● What you will do:
Look through the material below. Copy each line that contains the string "left".

● Data for this task:
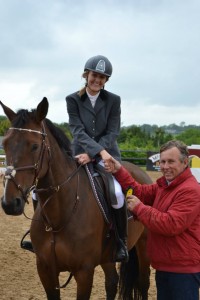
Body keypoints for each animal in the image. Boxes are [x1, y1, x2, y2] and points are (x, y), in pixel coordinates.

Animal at [0, 97, 152, 298]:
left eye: (34, 146)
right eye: (5, 144)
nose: (10, 203)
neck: (59, 217)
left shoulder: (84, 272)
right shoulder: (45, 270)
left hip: (143, 245)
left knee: (143, 283)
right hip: (108, 256)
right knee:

● Solution to this exercise:
left eye: (34, 146)
left shoulder: (84, 272)
left hip: (143, 245)
left knee: (143, 283)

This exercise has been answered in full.